CreakyPete wrote: and afterwards fat is turned into glycogen to replace the losses.
Not strictly true. Fat is not a major source of glucose or glycogen. Fatty acids released from fat stores are burned directly by the muscles and so can ketones produced during fasting, this is not a rapid reaction so that high intensity exercise is fairly impossible once the glycogen stores are used up (though this takes days if not exercising hard).
Muscle fatigue (hitting the wall) is not the result of the depletion of glycogen reserves. Nor is muscle fatigue caused by the accumulation of lactic acid. Muscle fatigue is caused by the decrease in pH caused by the conversion of glucose into lactic acid. The pH of muscle cells may fall to 6.4 during intense muscular activity. As the pH decreases, glycolysis slows, slowing down the production of ATP, producing fatigue.
During fasting or during excessive activity, muscle tissue is degraded into amino acids and the carbon skeletons are used for fuel. Muscle tissues lack the enzymes to convert protein into glucose. Instead, the amino groups are converted to form alanine. Alanine is released by the muscle tissue into the blood stream where is absorbed by the liver, and converted into glucose by gluconeogenesis.

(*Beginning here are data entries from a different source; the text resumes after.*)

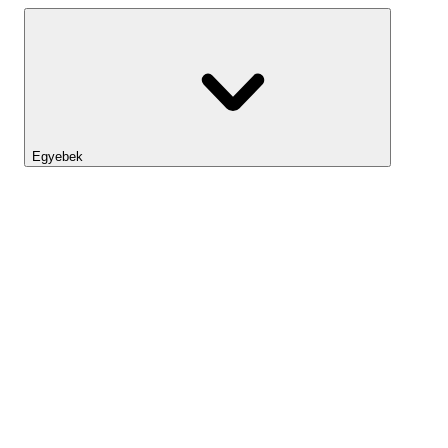
Egyebek
Lightyear AI
Eszköztár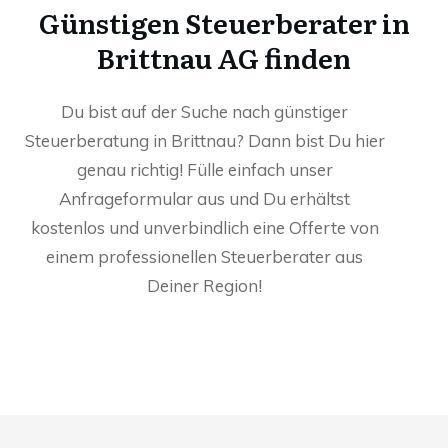
Günstigen Steuerberater in
Brittnau AG finden
Du bist auf der Suche nach günstiger
Steuerberatung in Brittnau? Dann bist Du hier
genau richtig! Fülle einfach unser
Anfrageformular aus und Du erhältst
kostenlos und unverbindlich eine Offerte von
einem professionellen Steuerberater aus
Deiner Region!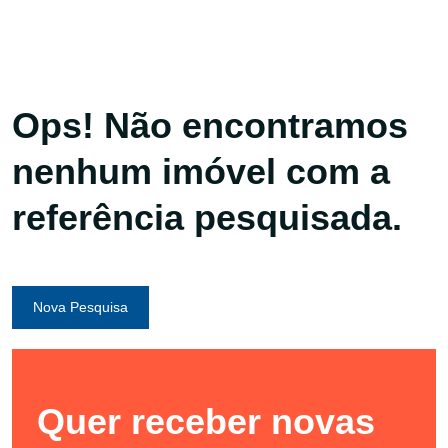
Ops! Não encontramos
nenhum imóvel com a
referência pesquisada.
Nova Pesquisa
Quer receber novas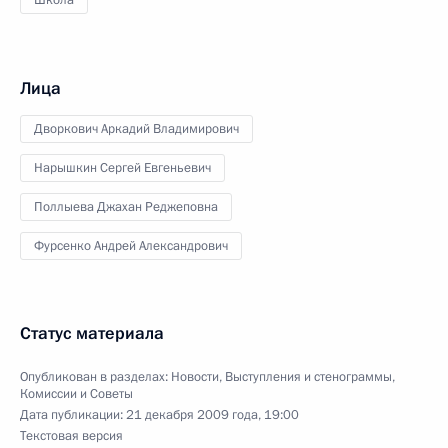
Лица
Дворкович Аркадий Владимирович
Нарышкин Сергей Евгеньевич
Поллыева Джахан Реджеповна
Фурсенко Андрей Александрович
Статус материала
Опубликован в разделах:
Новости
,
Выступления и стенограммы
,
Комиссии и Советы
Дата публикации:
21 декабря 2009 года, 19:00
Текстовая версия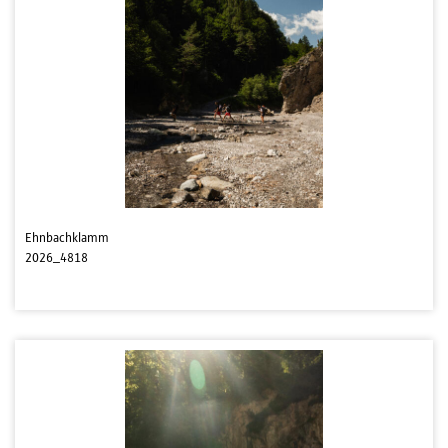
Ehnbachklamm
2026_4818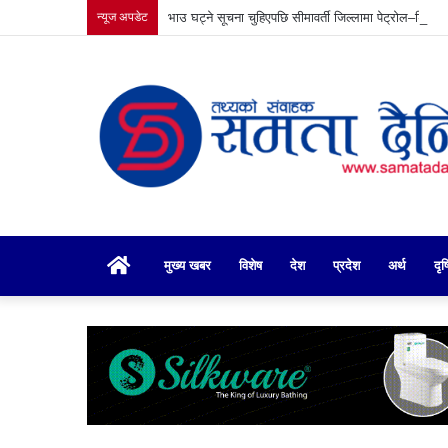
न्यूज अपडेट
भाउ घट्ने सूचना चुहिएपछि सीमावर्ती जिल्लामा पेट्रोल–डिजेल
गृहपृष्ठ
मुख्य खबर
विशेष
देश
प्रदेश
अर्थ
दृष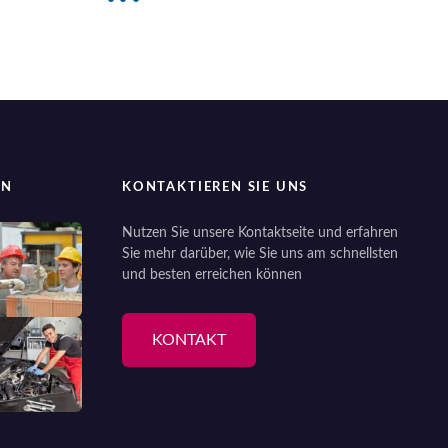
EN
KONTAKTIEREN SIE UNS
Nutzen Sie unsere Kontaktseite und erfahren
Sie mehr darüber, wie Sie uns am schnellsten
und besten erreichen können
KONTAKT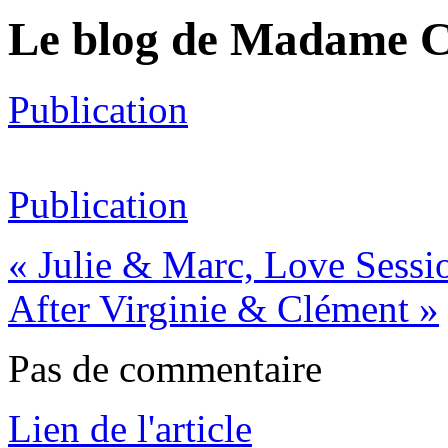
Le blog de Madame 
Publication
Publication
«
Julie & Marc, Love Sessi
After Virginie & Clément
»
Pas de commentaire
Lien de l'article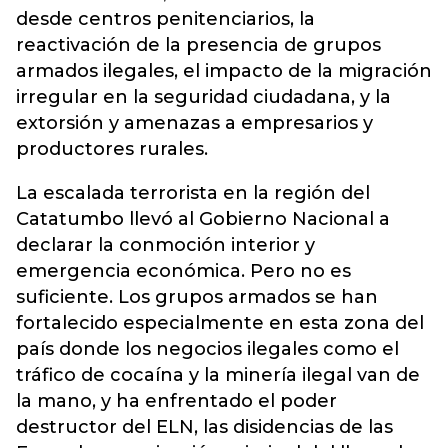
desde centros penitenciarios, la
reactivación de la presencia de grupos
armados ilegales, el impacto de la migración
irregular en la seguridad ciudadana, y la
extorsión y amenazas a empresarios y
productores rurales.
La escalada terrorista en la región del
Catatumbo llevó al Gobierno Nacional a
declarar la conmoción interior y
emergencia económica. Pero no es
suficiente. Los grupos armados se han
fortalecido especialmente en esta zona del
país donde los negocios ilegales como el
tráfico de cocaína y la minería ilegal van de
la mano, y ha enfrentado el poder
destructor del ELN, las disidencias de las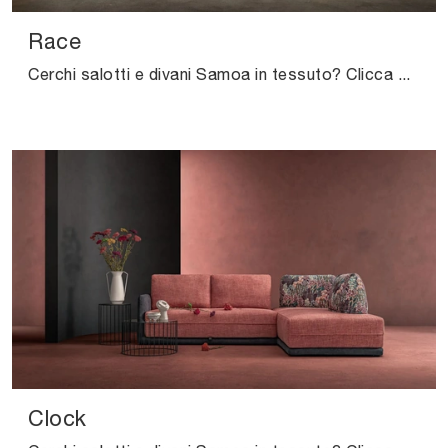
Race
Cerchi salotti e divani Samoa in tessuto? Clicca e scopri di più sul modello Race per spazi design.
Clock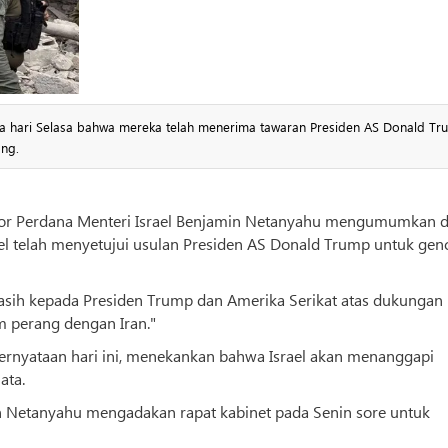
hari Selasa bahwa mereka telah menerima tawaran Presiden AS Donald Tr
ang.
ntor Perdana Menteri Israel Benjamin Netanyahu mengumumkan 
srael telah menyetujui usulan Presiden AS Donald Trump untuk gen
kasih kepada Presiden Trump dan Amerika Serikat atas dukungan
m perang dengan Iran."
rnyataan hari ini, menekankan bahwa Israel akan menanggapi
ata.
in Netanyahu mengadakan rapat kabinet pada Senin sore untuk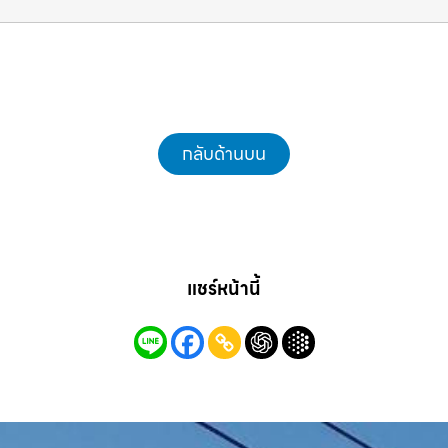
คุณ รถแม็คโครชลบุรี.com
กลับด้านบน
แชร์หน้านี้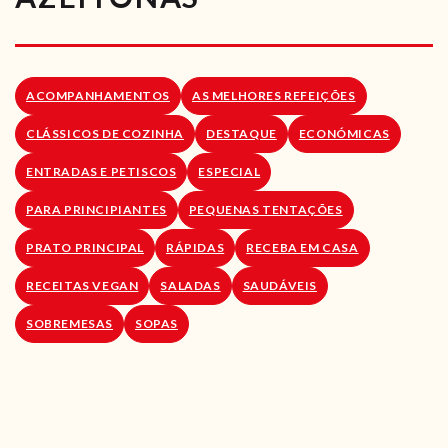
RECEITAS VEGGIE
SOBRE NÓS
ACOMPANHAMENTOS
AS MELHORES REFEIÇÕES
LOJA ONLINE
CLÁSSICOS DE COZINHA
DESTAQUE
ECONÓMICAS
BLOG
ENTRADAS E PETISCOS
ESPECIAL
PARA PRINCIPIANTES
PEQUENAS TENTAÇÕES
PRATO PRINCIPAL
RÁPIDAS
RECEBA EM CASA
RECEITAS VEGAN
SALADAS
SAUDÁVEIS
SOBREMESAS
SOPAS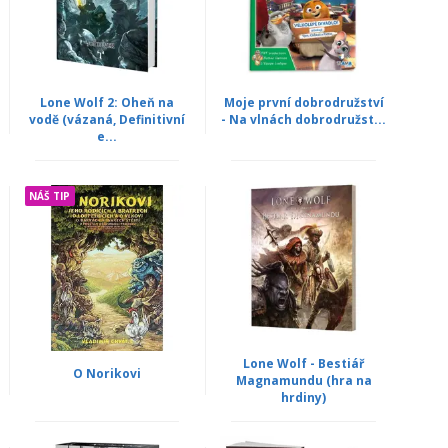
Lone Wolf 2: Oheň na
Moje první dobrodružství
vodě (vázaná, Definitivní
- Na vlnách dobrodružst...
e...
NÁŠ TIP
Lone Wolf - Bestiář
O Norikovi
Magnamundu (hra na
hrdiny)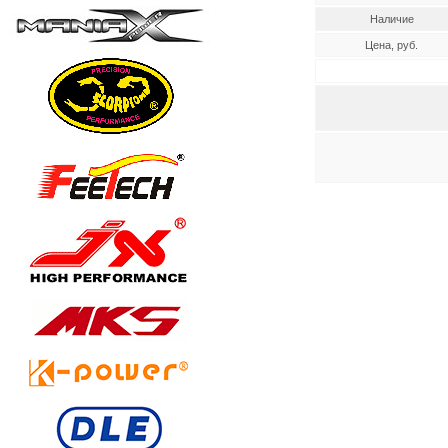
Наличие
Цена, руб.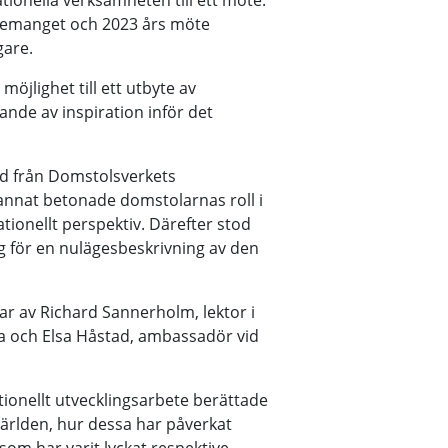
tionella verksamheten till ett möte.
ngemanget och 2023 års möte
gare.
öjlighet till ett utbyte av
nde av inspiration inför det
d från Domstolsverkets
annat betonade domstolarnas roll i
ationellt perspektiv. Därefter stod
g för en nulägesbeskrivning av den
r av Richard Sannerholm, lektor i
la och Elsa Håstad, ambassadör vid
tionellt utvecklingsarbete berättade
ärlden, hur dessa har påverkat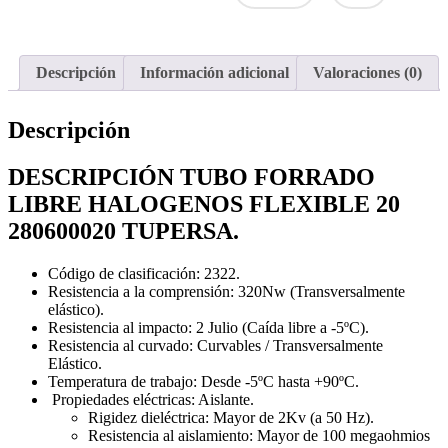
Descripción
Información adicional
Valoraciones (0)
Descripción
DESCRIPCIÓN TUBO FORRADO
LIBRE HALOGENOS FLEXIBLE 20
280600020 TUPERSA.
Código de clasificación: 2322.
Resistencia a la comprensión: 320Nw (Transversalmente
elástico).
Resistencia al impacto: 2 Julio (Caída libre a -5ºC).
Resistencia al curvado: Curvables / Transversalmente
Elástico.
Temperatura de trabajo: Desde -5ºC hasta +90ºC.
Propiedades eléctricas: Aislante.
Rigidez dieléctrica: Mayor de 2Kv (a 50 Hz).
Resistencia al aislamiento: Mayor de 100 megaohmios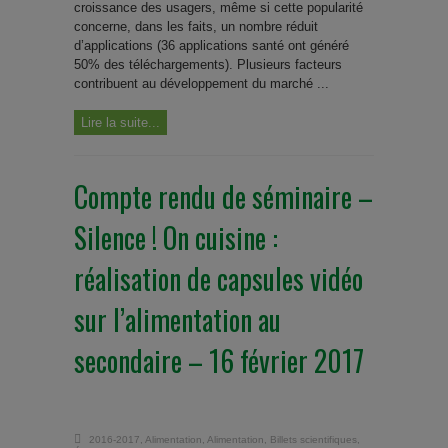
croissance des usagers, même si cette popularité
concerne, dans les faits, un nombre réduit
d’applications (36 applications santé ont généré
50% des téléchargements). Plusieurs facteurs
contribuent au développement du marché ...
Lire la suite...
Compte rendu de séminaire –
Silence ! On cuisine :
réalisation de capsules vidéo
sur l’alimentation au
secondaire – 16 février 2017
2016-2017
,
Alimentation
,
Alimentation
,
Billets scientifiques
,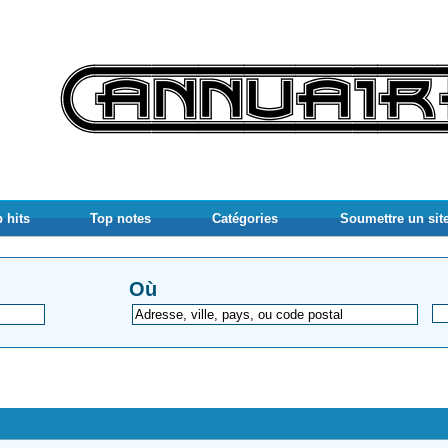
 hits
Top notes
Catégories
Soumettre un sit
Où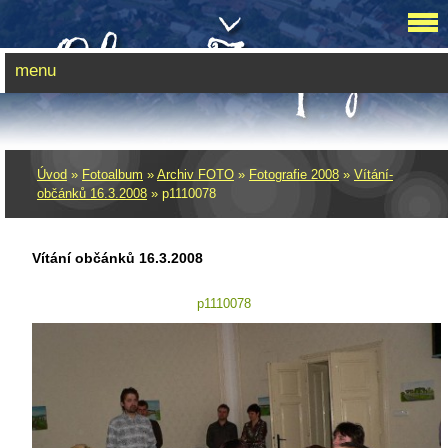
menu
Úvod
»
Fotoalbum
»
Archiv FOTO
»
Fotografie 2008
»
Vítání­
občánků 16.3.2008
»
p1110078
Vítání­ občánků 16.3.2008
p1110078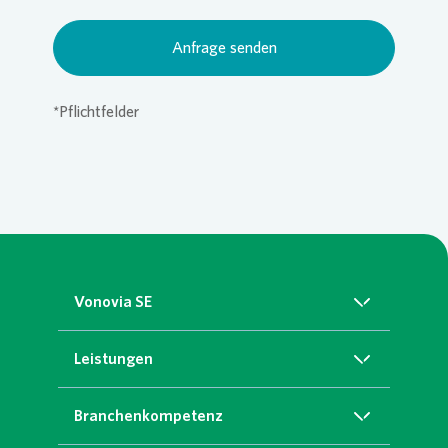
Anfrage senden
*Pflichtfelder
Vonovia SE
Über uns
Leistungen
Nachhaltigkeit
Grünservice
Branchenkompetenz
Karriere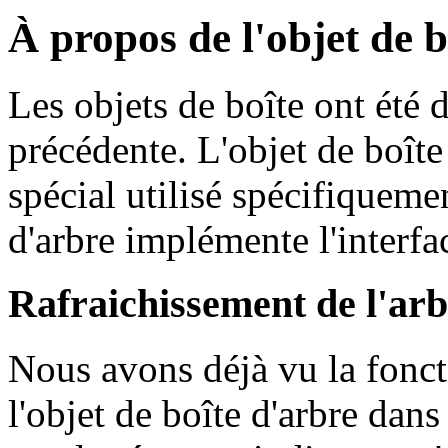
À propos de l'objet de b
Les objets de boîte ont été 
précédente. L'objet de boîte 
spécial utilisé spécifiquemen
d'arbre implémente l'interf
Rafraichissement de l'arb
Nous avons déjà vu la fonc
l'objet de boîte d'arbre dans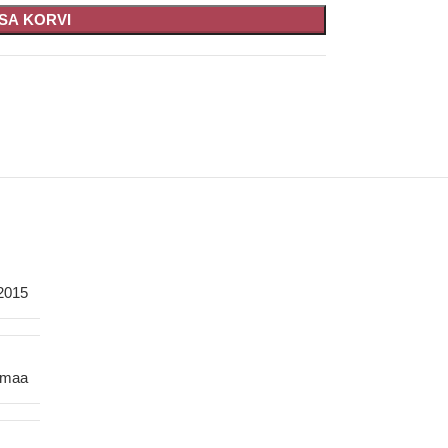
ISA KORVI
2015
smaa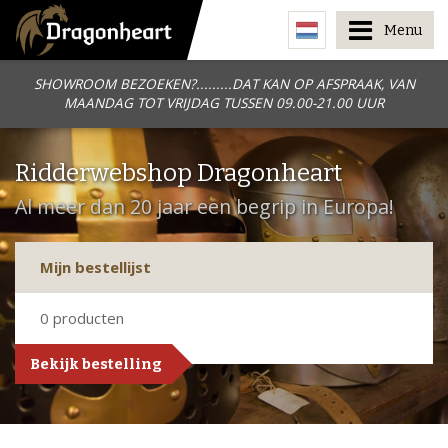
Menu
SHOWROOM BEZOEKEN?.........DAT KAN OP AFSPRAAK, VAN
MAANDAG TOT VRIJDAG TUSSEN 09.00-21.00 UUR
Ridderwebshop Dragonheart
Al meer dan 20 jaar een begrip in Europa!
Mijn bestellijst
0
producten
Bekijk bestelling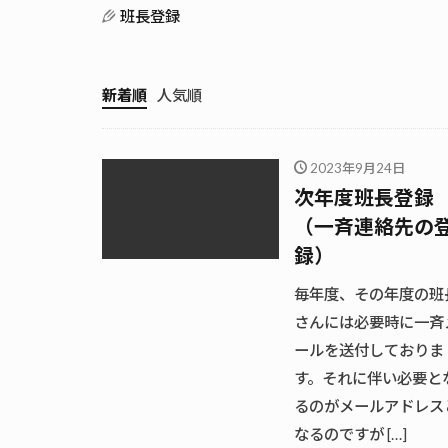
班長登録
新着順
人気順
2023年9月24日
次年度班長登録
（一斉連絡先の
録）
毎年度、その年度の班
さんには必要時に一斉
ールを送付しておりま
す。それに伴い必要と
るのがメールアドレス
なるのですが […]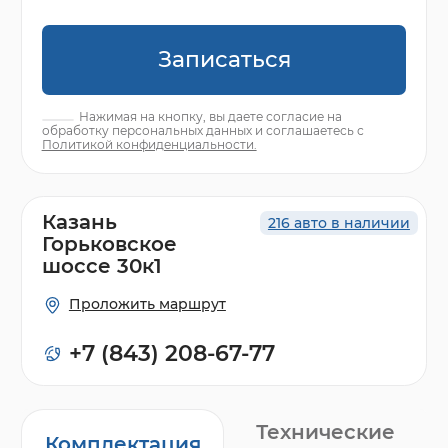
Записаться
Нажимая на кнопку, вы даете согласие на
обработку персональных данных и соглашаетесь с
Политикой конфиденциальности.
Казань
216 авто в наличии
Горьковское
шоссе 30к1
Проложить маршрут
+7 (843) 208-67-77
Технические
Комплектация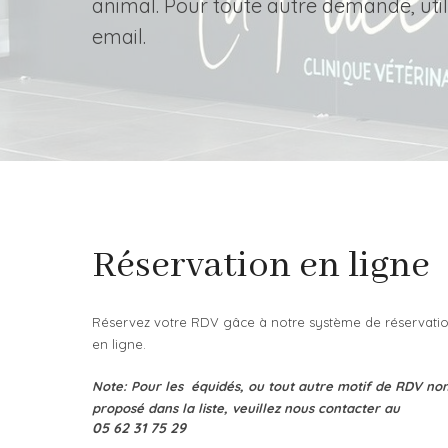
animal. Pour toute autre demande, uti
email.
Réservation en ligne
Réservez votre RDV gâce à notre système de réservati
en ligne.
Note: Pour les équidés, ou tout autre motif de RDV no
proposé dans la liste, veuillez nous contacter au
05 62 31 75 29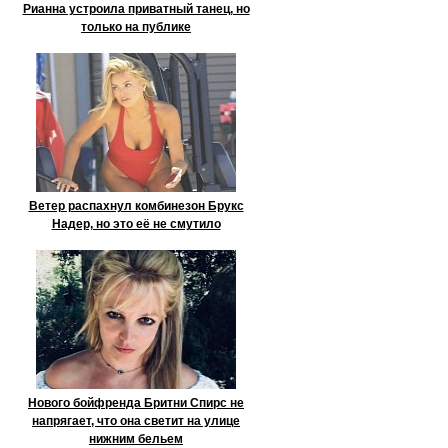
Рианна устроила приватный танец, но
только на публике
Ветер распахнул комбинезон Брукс
Надер, но это её не смутило
Нового бойфренда Бритни Спирс не
напрягает, что она светит на улице
нижним бельем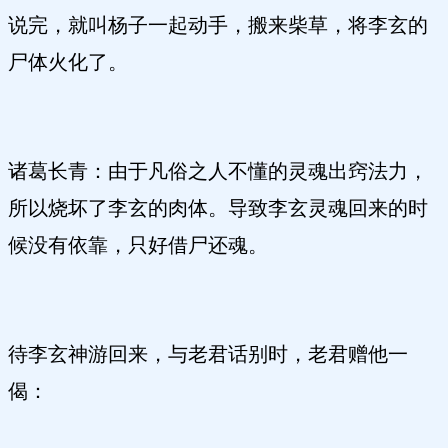
说完，就叫杨子一起动手，搬来柴草，将李玄的
尸体火化了。
诸葛长青：由于凡俗之人不懂的灵魂出窍法力，
所以烧坏了李玄的肉体。导致李玄灵魂回来的时
候没有依靠，只好借尸还魂。
待李玄神游回来，与老君话别时，老君赠他一
偈：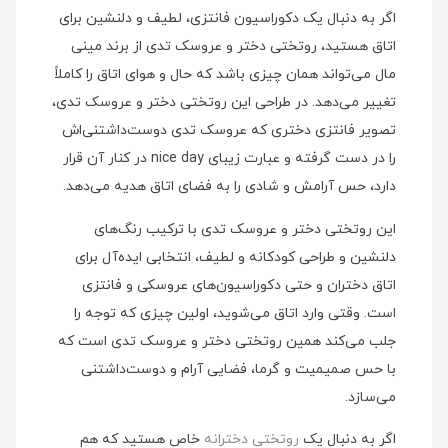
اگر به دنبال یک دکوراسیون فانتزی، لطیف و دلنشین برای
اتاق هستید، روتختی دختر و عروسک تدی از برند مینی
مال می‌تواند همان چیزی باشد که حال و هوای اتاق را کاملاً
تغییر می‌دهد. در طراحی این روتختی دختر و عروسک تدی،
تصویر فانتزی دختری که عروسک تدی دوست‌داشتنی‌اش
را در دست گرفته و عبارت زیبای nice day در کنار آن قرار
دارد، حس آرامش و شادی را به فضای اتاق هدیه می‌دهد.
این روتختی دختر و عروسک تدی با ترکیب رنگ‌های
دلنشین و طراحی کودکانه و لطیف، انتخابی ایده‌آل برای
اتاق دختران و حتی دکوراسیون‌های عروسکی و فانتزی
است. وقتی وارد اتاق می‌شوید، اولین چیزی که توجه را
جلب می‌کند همین روتختی دختر و عروسک تدی است که
با حس صمیمیت و گرما، فضایی آرام و دوست‌داشتنی
می‌سازد.
اگر به دنبال یک
روتختی دخترانه
خاص هستید که هم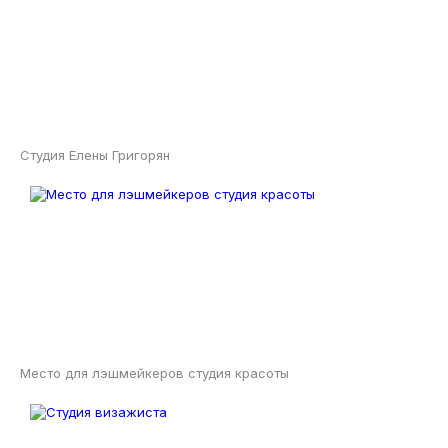
Студия Елены Григорян
Место для лэшмейкеров студия красоты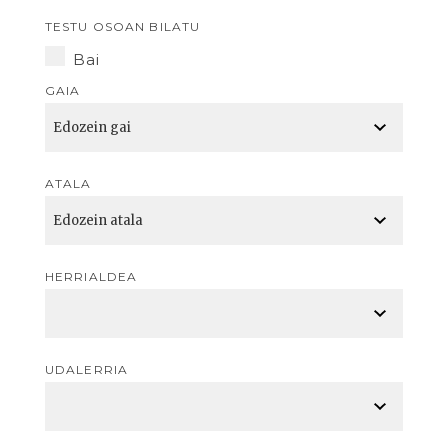
TESTU OSOAN BILATU
Bai
GAIA
ATALA
HERRIALDEA
UDALERRIA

Running a marathon requires the mobilization of several metabolic fuels and requires the cooperation of the liver, muscle and adipose tissue to mobilize the energy so that it can be tapped for the long run. Trained marathon runners have increased glycogen stores and burn equal amounts of fatty acids and glycogen during the run. In order to do this, the blood sugar level must be low to produce a highglucagon/insulin ratio. This high ratio mobilizes fatty acids from adipose tissue. These fatty acids are absorbed by the muscles, and oxidized completely into CO2. Enough glycogen is spared this way, to sprint towards the finish line.